Secondo il Signore e Salvatore Gesù Cristo, però, non è così. E’ questo a dare sapore al pasto, come il sale e l’aceto. E’ vero, sale ed aceto solamente non costituiscono un pranzo, come le erbe amare da sole non sono la Cena pasquale. Gesù però dice: "Beati i poveri… beati coloro che fanno cordoglio… beati i mansueti… Rallegratevi e giubilate, perché il vostro premio è grande nei cieli" (Mt. 5:12). Tutto questo ci può sembrare strano, assurdo. Ascoltate però questo:
Se sembra che i poveri in spirito non siano beati, provate a chiedervi se siano invece beati gli arroganti nello spirito. Dite che coloro che fanno cordoglio non siano beati? Beh, chiedetevi se sia davvero felice quell’uomo che non conosca nessuna delle afflizioni di questo mondo. E’ forse l’uomo la cui vita non sa e non vuole sapere nulla delle sofferenze dei bambini e dei poveri di questo mondo? Dite che non suona bene dichiarare che i mansueti sono felici. Forse che lo sono gli orgogliosi? E’ forse felice colui che vuol sempre e solo difendere i suoi diritti, cercando di imporre la sua volontà contro tutto e tutti? Dite forse che l’uomo privo di passione per la giustizia sia felice? Si? E’ felice l’uomo che non si preoccupa affatto della giustizia? I misericordiosi non sarebbero felici? Felice è forse l’avaro chiuso in sé stesso nella sua sufficiente grettezza? Felice è forse chi è privo di compassione, pieno di amarezza?!".

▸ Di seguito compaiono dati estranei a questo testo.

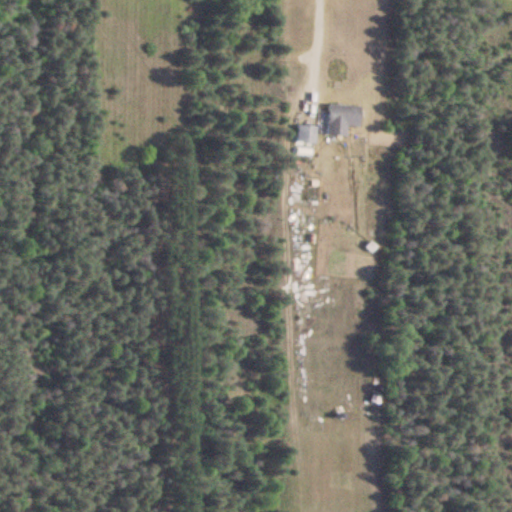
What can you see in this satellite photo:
building: (337, 119)
building: (302, 135)
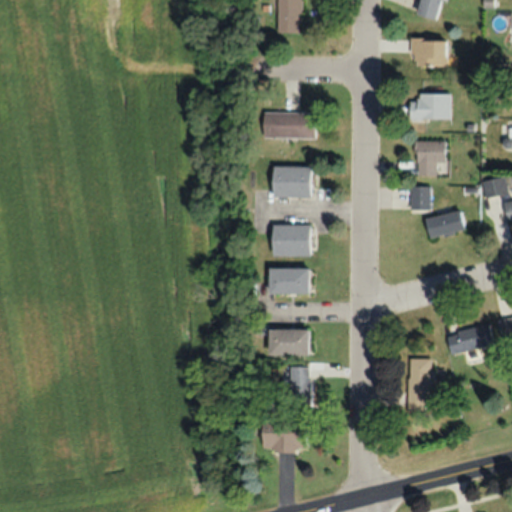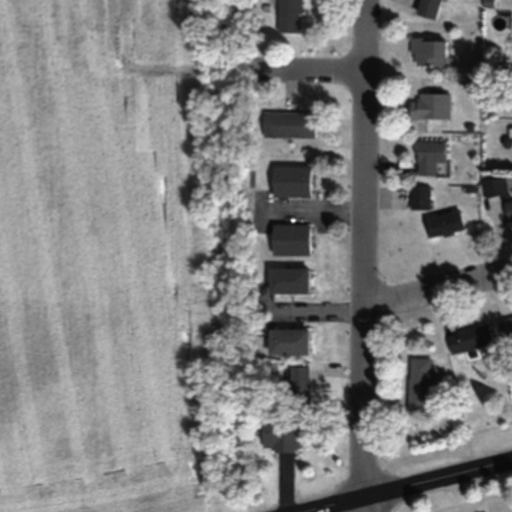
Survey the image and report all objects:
building: (428, 8)
building: (287, 16)
building: (428, 51)
road: (308, 67)
building: (430, 106)
building: (287, 124)
building: (428, 155)
building: (290, 181)
building: (494, 186)
building: (419, 196)
building: (508, 208)
building: (443, 223)
building: (290, 239)
road: (362, 256)
building: (287, 280)
road: (437, 292)
building: (506, 327)
building: (469, 338)
building: (287, 342)
building: (420, 382)
building: (298, 387)
building: (283, 433)
road: (400, 485)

Beati i perseguitati? Eppure questo era stato esemplificato dai primi cristiani, perseguitati a causa dell’Evangelo. Degli apostoli, oltraggiati e perseguitati, la Scrittura afferma: "Così essi si allontanarono dal sinedrio, rallegrandosi di essere stati ritenuti degni di essere vituperati per il nome di Gesù" (At. 5:41). Paolo e Sila non solo pregavano, ma cantavano quando sedevano in quella prigione con la schiena dolente e sanguinante per le frustate ricevute e con i piedi nei cappi (At. 16:25). Altri prigionieri li udivano meravigliati, ma essi ripetevano semplicemente l’esperienza dell’"uomo di dolori" stesso (sebbene non in modo penale ed espiatorio), il quale pure è l’uomo della gioia! E’ così che il credente cristiano impara a "gloriarsi delle sue debolezze" (2 Co. 12:9), a "vantarsi anche delle afflizioni" (Ro. 5:3). Egli conosce il segreto della gioia proprio nel mezzo delle afflizioni, non dopo che esse sono terminate. Se però il credente conosce il segreto della gioia nel mezzo delle afflizioni, quanto maggiore sarà la sua gioia dopo che esse saranno terminate!
Conclusione
La felicità? Non è un’impossibilità nemmeno in un mondo dove molti pure dicono insieme con Giobbe: "l'uomo nasce per soffrire, come la favilla per volare in alto" (Gb. 5:7). Essa diventa una realtà per coloro che sono in Cristo riconciliati con Dio mediante il Suo sangue, sono conservati dalla Sua grazia, per tutti coloro che vivono nella fede in Cristo Gesù e sono ubbidienti alla visione celeste! Un giorno, preannunciando la Sua prossima partenza, i discepoli si erano rattristati, ma Lui aveva loro detto: "Così anche voi ora siete nel dolore, ma io vi vedrò di nuovo e il vostro cuore si rallegrerà, e nessuno vi toglierà la vostra gioia "(Gv. 16:22). Che voi possiate essere fra questi!I discepoli di Gesù trovano in Lui la loro gioia.